Many production practices are used to promote healthy roots. There are three objectives that must be met:

Some production practices advance all three objectives.

  • Cover crops and compost improve particle aggregation to make the soil more yielding abd better aerated. They suppress many soil diseases, insects and nematodes, and favor beneficial organisms.
  • Rotations that include sods reduce compaction, generate large amounts of organic matter and allow earthworms to grow.
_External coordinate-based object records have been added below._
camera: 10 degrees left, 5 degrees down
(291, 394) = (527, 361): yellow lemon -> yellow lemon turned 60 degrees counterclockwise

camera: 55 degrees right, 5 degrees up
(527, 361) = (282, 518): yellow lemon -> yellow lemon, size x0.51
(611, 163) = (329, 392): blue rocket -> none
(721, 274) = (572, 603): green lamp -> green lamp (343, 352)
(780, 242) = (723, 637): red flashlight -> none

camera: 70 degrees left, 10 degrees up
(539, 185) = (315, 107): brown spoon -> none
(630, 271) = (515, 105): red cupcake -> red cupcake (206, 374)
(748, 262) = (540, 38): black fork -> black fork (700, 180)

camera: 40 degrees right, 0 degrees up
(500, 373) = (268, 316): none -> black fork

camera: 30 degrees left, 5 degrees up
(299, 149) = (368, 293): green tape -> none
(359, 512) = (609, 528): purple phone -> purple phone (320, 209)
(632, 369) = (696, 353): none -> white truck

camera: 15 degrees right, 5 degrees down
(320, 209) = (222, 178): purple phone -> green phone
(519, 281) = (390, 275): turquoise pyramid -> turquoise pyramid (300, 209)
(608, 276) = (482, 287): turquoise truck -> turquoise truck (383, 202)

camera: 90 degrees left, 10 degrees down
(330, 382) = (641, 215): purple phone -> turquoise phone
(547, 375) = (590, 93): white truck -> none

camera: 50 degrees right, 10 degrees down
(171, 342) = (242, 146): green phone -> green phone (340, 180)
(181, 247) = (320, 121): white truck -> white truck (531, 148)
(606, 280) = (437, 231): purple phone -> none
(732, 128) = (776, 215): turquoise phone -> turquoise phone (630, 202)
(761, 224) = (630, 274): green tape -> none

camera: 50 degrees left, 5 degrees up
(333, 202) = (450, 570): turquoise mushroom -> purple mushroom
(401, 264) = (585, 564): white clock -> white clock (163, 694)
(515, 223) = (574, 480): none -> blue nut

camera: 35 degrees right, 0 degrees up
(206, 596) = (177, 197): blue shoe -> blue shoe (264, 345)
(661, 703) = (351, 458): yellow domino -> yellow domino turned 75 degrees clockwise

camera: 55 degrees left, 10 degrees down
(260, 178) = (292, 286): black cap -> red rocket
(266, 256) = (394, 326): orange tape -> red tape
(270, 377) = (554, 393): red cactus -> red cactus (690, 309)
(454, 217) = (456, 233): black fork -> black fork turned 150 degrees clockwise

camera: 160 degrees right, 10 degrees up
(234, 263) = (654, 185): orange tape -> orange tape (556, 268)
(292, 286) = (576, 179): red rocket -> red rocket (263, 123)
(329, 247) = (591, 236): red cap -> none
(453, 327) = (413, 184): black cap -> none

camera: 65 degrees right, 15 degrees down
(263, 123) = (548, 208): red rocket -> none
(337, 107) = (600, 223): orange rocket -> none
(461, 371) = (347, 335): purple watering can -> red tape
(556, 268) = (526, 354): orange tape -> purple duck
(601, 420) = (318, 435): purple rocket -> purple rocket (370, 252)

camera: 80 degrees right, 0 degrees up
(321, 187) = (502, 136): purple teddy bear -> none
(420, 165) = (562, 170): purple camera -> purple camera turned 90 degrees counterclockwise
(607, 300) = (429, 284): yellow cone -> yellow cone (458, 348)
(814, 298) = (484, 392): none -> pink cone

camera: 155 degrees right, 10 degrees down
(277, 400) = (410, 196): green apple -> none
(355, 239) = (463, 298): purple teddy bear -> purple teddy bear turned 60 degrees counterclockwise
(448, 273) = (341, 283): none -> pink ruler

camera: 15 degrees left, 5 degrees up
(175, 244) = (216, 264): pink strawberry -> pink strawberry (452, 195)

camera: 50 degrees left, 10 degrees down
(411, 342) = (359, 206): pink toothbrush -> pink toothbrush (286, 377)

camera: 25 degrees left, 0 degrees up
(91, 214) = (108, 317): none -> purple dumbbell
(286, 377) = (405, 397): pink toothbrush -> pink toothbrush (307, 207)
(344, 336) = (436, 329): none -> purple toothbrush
They also increase the interval between crops suceptible to host-specific diseases so that the incoulum is brought down.
  • Tillage only when the soil is friable and restricting traffic in the field maintains soil structure, prevents conditions that favor diseases and limits the disturbance of the beneficial flora.

Other production practices are focused particularly on one objective:

  • Reduced tillage preserves soil structure and organic matter.
  • Crop rotation breaks the life cycle of disease organisms.
  • Inoculating with beneficial organisms such as nitrogen fixing bacteria, mycorrhizal fungi or biocontrol organisms like Trichoderma can establish such populations where effective strains are not present.

How does T-22 contribute to root health?
T-22  parasitizes certain disease-causing fungi, thereby reducing the amount of root rot.  T-22 also appears to create an environment at the root surface with less oxidatve stress. The roots can therfore spend more energy on growing and taking up water and nutrients.